Some companies have made progress. Amy Fischer, corporate archivist at Procter & Gamble Co., said the Cincinnati-based consumer products maker has been saving digital records since it started its first Web site in 1994.

But there has been no archiving road map, she said, and much of what has been done was by trial and error. “There’s been a lot of hand-wringing in the business archive community,” Fischer said.

Procter & Gamble, established in 1837 as a small, family-operated soap and candle business, has for years collected and archived its printed ads for products ranging from Ivory soap to Pepto-Bismol. “It makes sense that we save the electronic stuff, too,” Fischer said.

The company saved its earliest Web sites only on paper printouts because no one knew how to save them digitally at the time, she said. Now all of the company’s Web and intranet sites are archived electronically to maintain a link to the company’s past.

“Not everyone is doing it,” Fischer said of other companies. “But by now, most people are aware that they need to be doing it.”

Adkins said Ford is getting there. Several years ago, the company began looking at what to do about its digital history.
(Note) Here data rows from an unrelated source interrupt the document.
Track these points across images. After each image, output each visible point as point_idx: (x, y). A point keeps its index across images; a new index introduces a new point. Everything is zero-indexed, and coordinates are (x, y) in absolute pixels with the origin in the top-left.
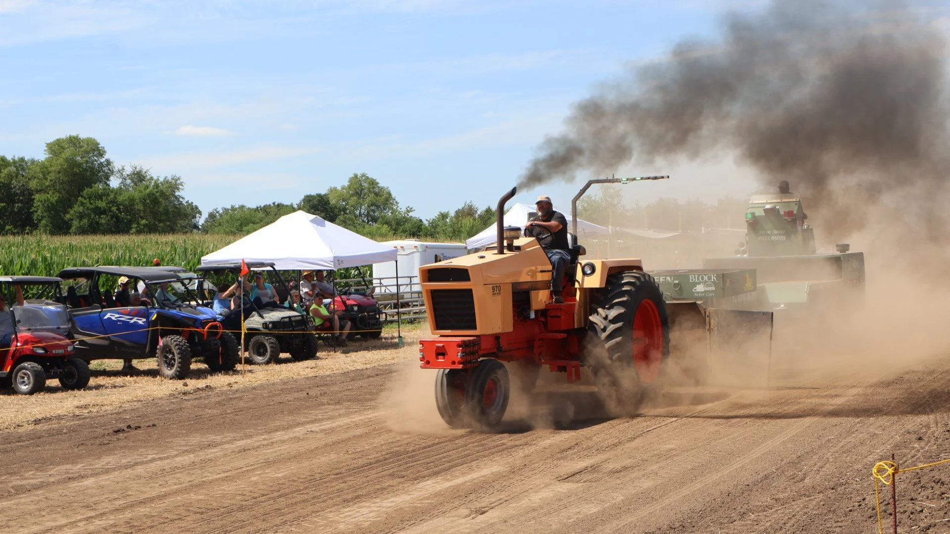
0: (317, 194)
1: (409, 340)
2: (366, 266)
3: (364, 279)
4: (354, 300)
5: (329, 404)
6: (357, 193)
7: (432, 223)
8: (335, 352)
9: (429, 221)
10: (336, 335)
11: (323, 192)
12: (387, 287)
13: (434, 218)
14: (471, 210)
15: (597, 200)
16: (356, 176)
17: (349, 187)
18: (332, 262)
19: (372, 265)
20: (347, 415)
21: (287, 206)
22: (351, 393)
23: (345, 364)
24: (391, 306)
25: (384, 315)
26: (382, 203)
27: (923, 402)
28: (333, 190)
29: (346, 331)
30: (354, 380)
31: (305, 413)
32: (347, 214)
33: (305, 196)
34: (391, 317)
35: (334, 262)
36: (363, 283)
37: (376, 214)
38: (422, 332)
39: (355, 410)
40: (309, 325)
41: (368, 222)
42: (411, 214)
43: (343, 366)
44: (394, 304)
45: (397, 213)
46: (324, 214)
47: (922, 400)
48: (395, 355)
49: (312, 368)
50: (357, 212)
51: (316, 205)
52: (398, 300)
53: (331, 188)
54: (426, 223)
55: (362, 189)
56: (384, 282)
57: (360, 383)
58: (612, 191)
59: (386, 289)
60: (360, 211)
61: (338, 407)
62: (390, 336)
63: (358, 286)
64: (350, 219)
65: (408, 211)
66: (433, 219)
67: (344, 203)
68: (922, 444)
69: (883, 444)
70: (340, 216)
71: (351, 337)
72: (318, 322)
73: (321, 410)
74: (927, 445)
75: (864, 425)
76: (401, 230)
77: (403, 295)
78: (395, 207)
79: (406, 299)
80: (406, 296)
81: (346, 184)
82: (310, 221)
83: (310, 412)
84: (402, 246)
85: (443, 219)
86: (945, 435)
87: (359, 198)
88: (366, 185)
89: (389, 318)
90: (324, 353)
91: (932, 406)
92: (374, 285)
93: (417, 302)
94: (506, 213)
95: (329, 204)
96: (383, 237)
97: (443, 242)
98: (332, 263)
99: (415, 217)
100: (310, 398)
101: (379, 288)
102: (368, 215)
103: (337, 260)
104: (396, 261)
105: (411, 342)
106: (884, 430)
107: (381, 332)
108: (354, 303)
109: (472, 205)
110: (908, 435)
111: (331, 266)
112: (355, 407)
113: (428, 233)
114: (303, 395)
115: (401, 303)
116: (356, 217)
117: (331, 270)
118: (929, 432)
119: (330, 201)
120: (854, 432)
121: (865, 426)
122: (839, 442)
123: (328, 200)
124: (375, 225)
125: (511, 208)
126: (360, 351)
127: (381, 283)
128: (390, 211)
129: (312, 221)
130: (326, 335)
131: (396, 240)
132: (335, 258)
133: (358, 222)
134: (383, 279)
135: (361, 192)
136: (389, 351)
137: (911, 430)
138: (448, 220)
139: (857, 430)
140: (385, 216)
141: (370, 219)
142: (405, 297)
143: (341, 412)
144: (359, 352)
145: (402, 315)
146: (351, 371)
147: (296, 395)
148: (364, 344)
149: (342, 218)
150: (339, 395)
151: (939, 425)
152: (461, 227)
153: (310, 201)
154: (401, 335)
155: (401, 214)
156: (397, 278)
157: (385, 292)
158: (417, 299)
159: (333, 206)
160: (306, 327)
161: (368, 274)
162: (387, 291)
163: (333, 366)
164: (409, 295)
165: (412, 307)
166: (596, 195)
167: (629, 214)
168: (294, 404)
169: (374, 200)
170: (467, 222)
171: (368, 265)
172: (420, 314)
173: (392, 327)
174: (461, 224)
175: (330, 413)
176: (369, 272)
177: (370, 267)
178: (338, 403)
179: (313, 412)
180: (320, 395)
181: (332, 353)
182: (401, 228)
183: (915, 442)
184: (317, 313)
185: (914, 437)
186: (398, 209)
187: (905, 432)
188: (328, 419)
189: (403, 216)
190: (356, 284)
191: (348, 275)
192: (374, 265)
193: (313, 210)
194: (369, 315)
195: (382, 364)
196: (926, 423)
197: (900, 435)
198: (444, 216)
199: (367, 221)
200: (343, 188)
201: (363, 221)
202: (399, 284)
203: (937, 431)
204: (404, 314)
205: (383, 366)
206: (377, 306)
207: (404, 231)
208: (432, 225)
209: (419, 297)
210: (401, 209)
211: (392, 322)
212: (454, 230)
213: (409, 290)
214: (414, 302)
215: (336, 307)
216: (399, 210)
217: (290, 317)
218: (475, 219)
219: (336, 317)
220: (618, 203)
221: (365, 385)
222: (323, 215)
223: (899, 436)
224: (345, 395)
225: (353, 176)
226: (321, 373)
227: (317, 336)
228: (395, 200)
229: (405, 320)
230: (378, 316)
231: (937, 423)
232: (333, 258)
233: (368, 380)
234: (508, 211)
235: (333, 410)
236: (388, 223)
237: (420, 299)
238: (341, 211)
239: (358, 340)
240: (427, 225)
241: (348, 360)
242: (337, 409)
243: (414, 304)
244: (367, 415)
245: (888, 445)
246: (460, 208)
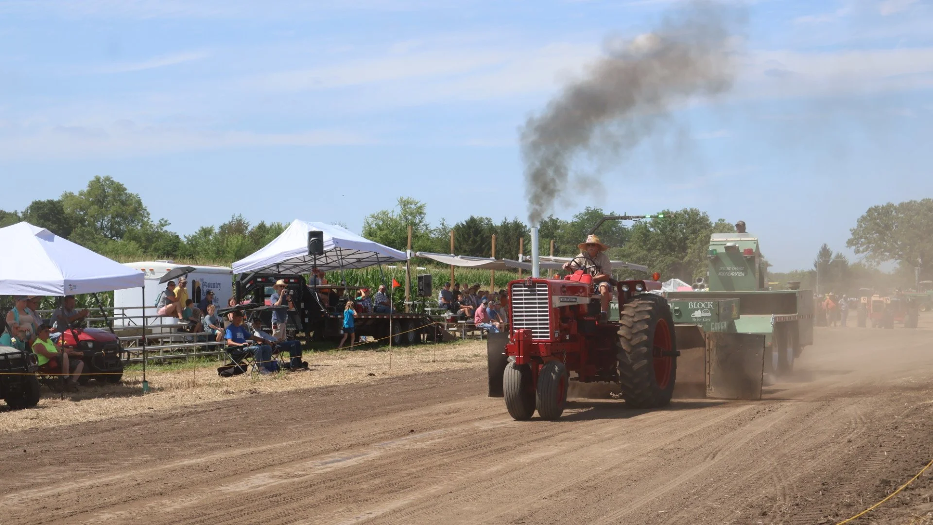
0: (48, 201)
1: (156, 386)
2: (105, 292)
3: (101, 309)
4: (88, 333)
5: (51, 464)
6: (99, 200)
7: (191, 241)
8: (62, 400)
9: (188, 238)
10: (66, 377)
11: (56, 198)
12: (131, 319)
13: (195, 234)
14: (241, 226)
15: (394, 217)
16: (98, 179)
17: (89, 193)
18: (62, 286)
19: (113, 291)
20: (74, 478)
21: (9, 214)
22: (80, 451)
23: (74, 414)
24: (136, 342)
25: (126, 353)
26: (129, 214)
27: (770, 470)
28: (69, 196)
29: (78, 374)
30: (83, 434)
31: (21, 476)
32: (85, 226)
33: (33, 203)
34: (136, 356)
35: (64, 286)
36: (102, 314)
37: (122, 227)
38: (173, 376)
39: (83, 472)
40: (30, 364)
41: (112, 237)
42: (165, 228)
43: (72, 417)
44: (140, 340)
45: (148, 227)
46: (56, 225)
47: (768, 468)
48: (137, 404)
49: (32, 419)
50: (99, 224)
51: (47, 214)
52: (144, 335)
53: (66, 194)
54: (183, 239)
55: (105, 197)
56: (126, 312)
57: (92, 439)
58: (413, 206)
59: (131, 322)
60: (102, 223)
61: (62, 468)
62: (133, 379)
63: (94, 317)
64: (90, 233)
65: (163, 225)
66: (194, 236)
67: (82, 213)
68: (767, 520)
69: (722, 520)
70: (76, 229)
71: (83, 381)
72: (42, 361)
73: (42, 471)
74: (771, 521)
75: (700, 497)
76: (152, 248)
77: (151, 330)
78: (145, 220)
79: (154, 334)
80: (155, 331)
81: (86, 189)
82: (36, 235)
83: (27, 474)
84: (152, 268)
85: (205, 236)
86: (793, 509)
87: (101, 207)
88: (109, 191)
89: (132, 358)
90: (48, 400)
91: (780, 474)
92: (115, 316)
93: (168, 338)
94: (283, 231)
95: (63, 213)
96: (130, 256)
97: (204, 264)
98: (62, 288)
99: (171, 232)
100: (28, 456)
101: (122, 320)
102: (111, 228)
103: (68, 284)
104: (143, 288)
105: (159, 389)
106: (723, 503)
107: (122, 375)
108: (88, 338)
109: (241, 220)
110: (751, 509)
111: (61, 292)
112: (84, 469)
113: (186, 253)
114: (19, 452)
115: (148, 339)
116: (96, 230)
117: (60, 297)
118: (774, 505)
119: (64, 209)
120: (687, 505)
121: (702, 498)
122: (670, 517)
123: (62, 209)
124: (120, 241)
125: (289, 224)
126: (94, 397)
127: (123, 314)
128: (140, 224)
129: (39, 235)
130: (52, 378)
131: (144, 261)
132: (66, 281)
133: (99, 237)
134: (126, 308)
135: (104, 201)
136: (130, 399)
137: (755, 503)
138: (211, 238)
139: (692, 503)
140: (132, 230)
141: (114, 233)
142: (153, 332)
143: (66, 474)
144: (93, 400)
145: (149, 354)
146: (81, 423)
147: (10, 453)
148: (100, 389)
149: (79, 231)
150: (65, 453)
151: (787, 497)
152: (228, 246)
153: (39, 208)
154: (146, 380)
155: (152, 228)
156: (144, 307)
157: (129, 323)
158: (169, 335)
159: (68, 216)
160: (26, 367)
161: (109, 302)
162: (131, 324)
163: (59, 417)
164: (158, 330)
165: (162, 345)
166: (393, 212)
167: (433, 236)
168: (7, 464)
169: (120, 211)
170: (235, 241)
171: (108, 291)
172: (171, 354)
173: (136, 369)
174: (227, 244)
175: (52, 476)
176: (109, 300)
177: (112, 294)
178: (63, 463)
179: (30, 474)
180: (41, 453)
181: (58, 400)
182: (153, 245)
183: (758, 518)
184: (41, 349)
185: (759, 511)
186: (150, 220)
187: (748, 506)
188: (48, 484)
189: (156, 230)
190: (93, 314)
191: (83, 303)
192: (115, 291)
193: (42, 221)
194: (106, 353)
195: (120, 415)
196: (772, 495)
197: (741, 509)
198: (206, 232)
199: (110, 236)
200: (81, 194)
201: (106, 236)
202: (145, 315)
203: (785, 504)
204: (152, 352)
205: (122, 417)
206: (118, 343)
207: (156, 250)
208: (192, 243)
209: (171, 333)
210: (152, 221)
211: (136, 362)
212: (218, 250)
213: (159, 323)
214: (165, 338)
215: (65, 342)
216: (150, 223)
217: (6, 355)
218: (244, 237)
219: (65, 355)
220: (421, 222)
221: (99, 441)
222: (54, 227)
223: (741, 511)
224: (72, 454)
225: (93, 179)
226: (44, 424)
227: (40, 378)
228: (146, 210)
229: (152, 360)
230: (118, 355)
231: (784, 495)
232: (63, 282)
233: (102, 435)
234: (285, 229)
235: (56, 472)
236: (136, 238)
237: (172, 334)
238: (78, 223)
239: (93, 384)
240: (185, 243)
241: (78, 409)
242: (61, 471)
243: (165, 340)
244: (99, 478)
245: (727, 521)
246: (227, 222)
Next year, it will begin a formal archive using Portable Document Format files created with Adobe Acrobat software, she said.

Ford’s first Web site was launched in 1995, but neither that version nor the updates that followed were ever officially saved, she said.

“The Internet is a tool that’s designed for moving a business forward, and the people involved don’t necessarily think of the ground they’re breaking,” Adkins said. “People are more caught up in getting the job done than about preserving their efforts.”

Last month, the Library of Congress announced it had begun collecting a massive digital record comprising gigabytes of data culled from thousands of news, personal and tribute Web sites related to the Sept. 11 terrorist attacks on the U.S. The project began when a library official realized that if the electronic history of the unfolding events wasn’t carefully preserved, it would probably be lost forever.

The official, Diane Kresh, director of public service collections at the Washington, D.C.-based library, said the agency entered into a US$100,000 contract with non-profit Internet Archive, which has been saving history digitally on its network of servers since 1996. Under the deal, Internet Archive continues to do daily digital captures of Web sites related to the disaster. The archive did a similar project last year for the Library of Congress, creating and maintaining a digital history of the tumultuous U.S. presidential election that included news Web sites and the original campaign sites for both George W. Bush and Al Gore.

Brewster Kahle, CEO of San Francisco-based Internet Archive, said his group has been saving Web pages from approximately 1,900 sites for the Sept. 11 project. The organization’s mission is to build a digital library of the Internet, which it’s doing with several partner groups. The data is stored using software called a Wayback Machine, which lets users go back to sites and see them as they were when first posted on the Web.

Internet Archive has a total of about 100TB of storage space so far and has currently saved 5TB of information in the Sept. 11 archive, which can be seen at http://september11.archive.org.

The goal is to save “material that is here today and gone tomorrow,” Kresh said. “This was an event that had a profound influence,” she said. “The Internet has become the public commons and has connected people in ways that were unimaginable.”